You are responsible for what is located on or near the entire 500 acre tract so be sure to inspect the entire 500 acres...there's alway that junkyard on the rear 40 acres :yellowblack: :yellowblack: :yellowblack:

Ben
 

Restrain

Elite Member
Joined
Jan 22, 2002
Professional Status
Certified General Appraiser
State
Florida
Sometimes you can't lend on more than 5 acres. Equity loans in Texas are restricted in site size to avoid land loans. No reason other than that's what the lawmakers said. So don't always beat up the LO.
 

Farm Gal

Elite Member
Joined
Jan 14, 2002
Professional Status
Licensed Appraiser
State
Nebraska
Make VERY sure that the resultant parcel meets county minimum zoning standards.
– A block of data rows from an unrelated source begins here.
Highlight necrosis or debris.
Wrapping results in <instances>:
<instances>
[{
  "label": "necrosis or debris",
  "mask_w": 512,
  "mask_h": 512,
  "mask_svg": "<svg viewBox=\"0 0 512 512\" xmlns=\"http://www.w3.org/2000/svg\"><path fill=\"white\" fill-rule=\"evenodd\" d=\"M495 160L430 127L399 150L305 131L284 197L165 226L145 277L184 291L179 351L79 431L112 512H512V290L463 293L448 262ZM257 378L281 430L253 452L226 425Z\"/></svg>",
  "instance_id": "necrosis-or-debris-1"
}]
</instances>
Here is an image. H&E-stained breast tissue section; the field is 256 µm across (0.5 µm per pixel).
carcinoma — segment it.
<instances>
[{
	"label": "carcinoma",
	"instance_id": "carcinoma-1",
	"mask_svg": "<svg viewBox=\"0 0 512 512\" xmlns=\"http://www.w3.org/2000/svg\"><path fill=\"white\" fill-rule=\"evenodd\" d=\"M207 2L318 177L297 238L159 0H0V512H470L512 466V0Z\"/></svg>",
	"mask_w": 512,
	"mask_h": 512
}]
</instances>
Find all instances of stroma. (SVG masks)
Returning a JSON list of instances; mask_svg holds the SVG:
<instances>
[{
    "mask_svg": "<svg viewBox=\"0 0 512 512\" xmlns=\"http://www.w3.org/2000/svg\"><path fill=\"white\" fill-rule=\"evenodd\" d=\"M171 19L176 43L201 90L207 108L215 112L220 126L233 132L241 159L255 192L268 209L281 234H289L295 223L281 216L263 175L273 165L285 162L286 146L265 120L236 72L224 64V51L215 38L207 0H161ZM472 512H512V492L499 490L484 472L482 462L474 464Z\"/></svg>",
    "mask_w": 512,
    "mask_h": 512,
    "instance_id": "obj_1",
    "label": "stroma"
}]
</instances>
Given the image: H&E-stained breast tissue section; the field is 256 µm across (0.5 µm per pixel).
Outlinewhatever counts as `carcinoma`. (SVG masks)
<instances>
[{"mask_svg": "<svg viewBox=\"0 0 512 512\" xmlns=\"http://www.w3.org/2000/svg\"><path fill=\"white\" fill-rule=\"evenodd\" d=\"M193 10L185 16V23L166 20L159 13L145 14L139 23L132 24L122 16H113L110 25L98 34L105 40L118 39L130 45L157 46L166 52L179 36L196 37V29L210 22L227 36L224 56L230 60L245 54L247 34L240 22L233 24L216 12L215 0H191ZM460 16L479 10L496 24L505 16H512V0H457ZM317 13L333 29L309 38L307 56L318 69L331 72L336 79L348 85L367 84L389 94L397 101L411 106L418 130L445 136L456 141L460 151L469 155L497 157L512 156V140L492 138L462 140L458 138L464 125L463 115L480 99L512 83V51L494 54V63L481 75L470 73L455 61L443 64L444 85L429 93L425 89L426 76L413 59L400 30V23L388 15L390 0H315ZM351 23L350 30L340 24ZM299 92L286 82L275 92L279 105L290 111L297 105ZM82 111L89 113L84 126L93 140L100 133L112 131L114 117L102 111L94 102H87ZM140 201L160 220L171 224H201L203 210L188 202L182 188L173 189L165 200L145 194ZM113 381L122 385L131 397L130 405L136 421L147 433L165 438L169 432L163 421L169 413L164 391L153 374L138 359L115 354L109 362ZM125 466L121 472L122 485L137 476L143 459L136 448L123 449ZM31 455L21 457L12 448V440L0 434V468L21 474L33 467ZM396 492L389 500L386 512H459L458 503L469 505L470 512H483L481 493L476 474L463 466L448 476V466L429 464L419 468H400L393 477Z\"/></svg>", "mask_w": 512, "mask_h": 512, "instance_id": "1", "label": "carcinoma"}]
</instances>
There have been recent legal issues in our area due to the lender recording a lien on the 'as we want it' parcel...

Which the county is now viewing as an illegal lot split <_< and denying building (inclusive of rebuilding or repair) permits... and everyone involved in any way is being sued by the seriously unhappy homeowner who had insured tornado, fire or other damage to the improvement, but can neither repair it nor live in the (mortgaged) house! :eek:
 

Oregon Doug

Senior Member
Joined
Jan 15, 2002
Professional Status
General Public
State
Oregon
I'll bet this differs from state to state. Over here in Orygun, our county assessors often split large rural acreage properties into a 5 acre home site (with one tax account # and rate) and the remaining acreage on another tax account # and rate depending on zoning & use.

Its not uncommon for us to appraise a rural home on five acres with an additional 5, 10, 15.... acres of F2 zoned (impacted forest) or EFU (exclusive farm use) with the F2/EFU zoned land in a tax deferral (reduced tax) program.

There is no actual legal description for the 5 acre homesite and the lender's collateral is the total property based on the recorded legal description of record - that's the legal description used in the appraisal. Believe me, the lender is not going to foreclose on some undefined 5 acres when there is more out there for the taking.

Oregon Doug
 

Ben Vukicevich SRA

Senior Member
Joined
Feb 9, 2002
Professional Status
Certified General Appraiser
State
New Jersey
Doug.

It's the same out here in NJ. They tax the house and 1 acre at the going rate and the balance of the acreage is taxed at a reduced farmland assessment. And as you say, the lot is not subdivided just assigned a separate APN.